Document passage
I don't really understand how there could be multiple capture buffers
for the same frame used as reference here. I believe the stateless VPU
API should make it a hard requirement that reference frames must be
fully held in a single capture buffer. This is because the hardware
will generally expect one address for the reference frame (that's
definitely the case for Cedrus: we cannot deal with reference frames if
each reference is scattered accross multiple buffers).
So I don't believe it's a problem to associate a reference frame and a
single capture buffer for the stateless VPU case. Rather that it should
be specified as a requriement of the API.
I don't see any problem with allowing multiple output buffers though
(that should then be rendered to the same capture buffer), so the 1:1
relationship between output and capture cannot be assumed either way.
> This API should be designed to be future-proof (within reason of course),
> and I am not at all convinced that future codecs will be just as easy
> to predict.
>
> 2) It assumes that neither drivers nor applications mess with the buffers.
> One case that might happen today is if the DMA fails and a buffer is
> returned marked ERROR and the DMA is retried with the next buffer. There
> is nothing in the spec that prevents you from doing that, but it will mess
> up the capture index numbering. And does the application always know in
> what order capture buffers are queued? Perhaps there are two threads: one
> queueing buffers with compressed data, and the other dequeueing the
> decompressed buffers, and they are running mostly independently.
>
> I believe that assuming that you can always predict the indices of the
> capture queue is dangerous and asking for problems in the future.
I agree, assuming that userspace can predict the matching capture
buffer index seems very fragile.
> I am very much in favor of using a dedicated cookie. The application sets
> it for the compressed buffer and the driver copies it to the uncompressed
> capture buffer. It keeps track of the association between capture index
> and cookie. If a compressed buffer decompresses into multiple capture
> buffers, then they will all be associated with the same cookie, so
> that simplifies how you refer to reference frames if they are split
> over multiple buffers.
This seems like a great idea, I'm all for it!
> The codec controls refer to reference frames by cookie(s).
>
> For existing applications that use the capture index all you need to do
> is to set the capture index as the cookie value in the output buffer.
>
> It is my understanding that ChromeOS was using the timestamp as the
> cookie value.
>
> I have thought about that, but I am not in favor of doing that. One
> reason is that struct timeval comes in various flavors (32 bit, 64 bit,
> and a y2038-compatible 32-bit type in the future).

Data
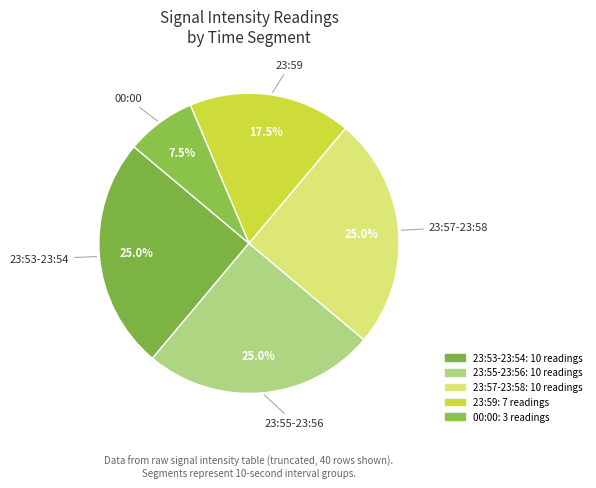

How many segments does this pie chart have?

5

Activities
a: Rewrite the passage about reference frames and capture buffers from "So I don't believe" up to and including "assumed either way.", replacing "stateless VPU" with "stateless decoder".
b: According to the passage about reference frames and capture buffers, which flavors does struct timeval come in?
c: Resume the passage about reference frames and capture buffers, starting right after its final sentence.

Answers to the problems
a:
So I don't believe it's a problem to associate a reference frame and a
single capture buffer for the stateless decoder case. Rather that it should
be specified as a requriement of the API.
I don't see any problem with allowing multiple output buffers though
(that should then be rendered to the same capture buffer), so the 1:1
relationship between output and capture cannot be assumed either way.

b:
- 32 bit
- 64 bit
- a y2038-compatible 32-bit type in the future

c:
>
> The y2038 compat code that we will need concerns me in particular since
> it will mean that the timeval is converted from 32 to 64 bit and back
> again, and that might well mangle the data. I'm not so sure if you can
> stick a 64-bit pointer in the timeval (e.g. the high 32 bits go to into
> the tv_sec field, the low 32 bits go to the usecs). The y2038 conversion
> might mangle the tv_usec field (e.g. divide by 1000000 and add the seconds
> to the tv_sec field).
>
> I would really prefer an independent 64-bit cookie value that the application
> can set instead of abusing something else.
>
> I propose to make a union with v4l2_timecode (which nobody uses) and a
> new V4L2_BUF_FLAG_COOKIE flag.
>
> struct v4l2_buffer_cookie {
> __u32 high;
> __u32 low;
> };
>
> And in v4l2_buffer:
>
> union {
> struct v4l2_timecode timecode;
> struct v4l2_buffer_cookie cookie;
> };
>
> And static inlines:
>
> void v4l2_buffer_set_cookie(struct v4l2_buffer *buf, __u64 cookie)
> {
> buf->cookie.high = cookie >> 32;
> buf->cookie.low = cookie & 0xffffffffULL;
> buf->flags |= V4L2_BUF_FLAG_COOKIE;
> }
>
> void v4l2_buffer_set_cookie_ptr(struct v4l2_buffer *buf, void *cookie)
> {
> v4l2_buffer_set_cookie(buf, (__u64)cookie);
> }
>
> __u64 v4l2_buffer_get_cookie(struct v4l2_buffer *buf)
> {
> if (!(buf->flags & V4L2_BUF_FLAG_COOKIE))
> return 0;
> return (((__u64)buf->cookie.high) << 32) | (__u64)buf->cookie.low;
> }
>
> void *v4l2_buffer_get_cookie_ptr(struct v4l2_buffer *buf)
> {
> return (void *)v4l2_buffer_get_cookie(buf);
> }
>
> Why not just use __u64? Because the alignment in v4l2_buffer is a nightmare.
> Using __u64 would create holes, made even worse by different struct timeval
> sizes depending on the architecture.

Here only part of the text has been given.